Um estudo divulgado há uma semana na publicação científica New England Journal of Medicine concluiu que os anticorpos que o corpo produz para combater o novo coronavírus duram pelo menos quatro meses depois do diagnóstico da infeção e não desaparecem rapidamente, ao contrário do que apontavam alguns estudos anteriores.
O trabalho, considerado o mais extenso sobre a resposta do sistema imunitário ao SARS-CoV-2, teve por base testes serológicos (recolha de uma amostra de sangue que permite detetar anticorpos para o coronavírus) feitos a mais de 30 mil pessoas na Islândia.
A pandemia da covid-19 já provocou mais de 904 mil mortos e quase 28 milhões de casos de infeção em 196 países e territórios, segundo um balanço feito pela agência noticiosa francesa AFP.

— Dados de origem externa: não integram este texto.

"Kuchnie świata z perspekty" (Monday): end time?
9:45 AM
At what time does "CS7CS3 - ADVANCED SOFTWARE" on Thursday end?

Em Portugal, morreram 1.852 pessoas dos 62.126 casos de infeção confirmados, de acordo com o boletim mais recente da Direção-Geral da Saúde.
O novo coronavírus (tipo de vírus) que causa a covid-19 foi detetado no final de dezembro, em Wuhan, uma cidade do centro da China, tendo-se disseminado rapidamente pelo mundo.
Em 11 de março, a OMS declarou a covid-19 como uma pandemia.